(Beginning of AVAILABLE DATA)

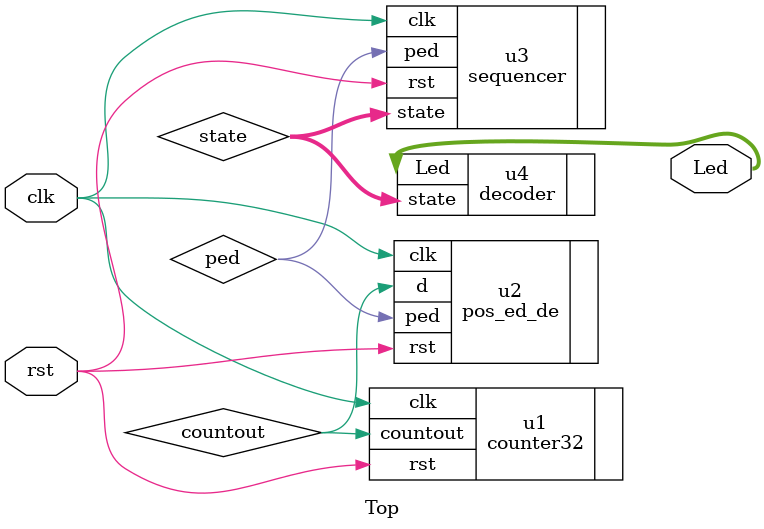
<source format=v>

`timescale 1ns / 1ps

module Top(input clk,input rst,output [7:0] Led);
wire [2:0] state;

//counter
counter32 u1 (.clk (clk),.rst (rst),.countout (countout));
		
//pos _edge _detect
pos_ed_de u2(.clk (clk),.rst (rst),.d   (countout),.ped (ped));
		
//sequencer
sequencer u3(.clk(clk),.rst(rst),.ped(ped),.state(state));

//decoder
decoder u4(.state(state),.Led(Led));
	
endmodule

</source>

(End of AVAILABLE DATA)

■ **TASK GOAL**: Give back an exact reproduction of the entries, with all pictures excluded.

■ **COMPLETED EXERCISE**:
<source format=v>

`timescale 1ns / 1ps

module Top(input clk,input rst,output [7:0] Led);
wire [2:0] state;

//counter
counter32 u1 (.clk (clk),.rst (rst),.countout (countout));
		
//pos _edge _detect
pos_ed_de u2(.clk (clk),.rst (rst),.d   (countout),.ped (ped));
		
//sequencer
sequencer u3(.clk(clk),.rst(rst),.ped(ped),.state(state));

//decoder
decoder u4(.state(state),.Led(Led));
	
endmodule

</source>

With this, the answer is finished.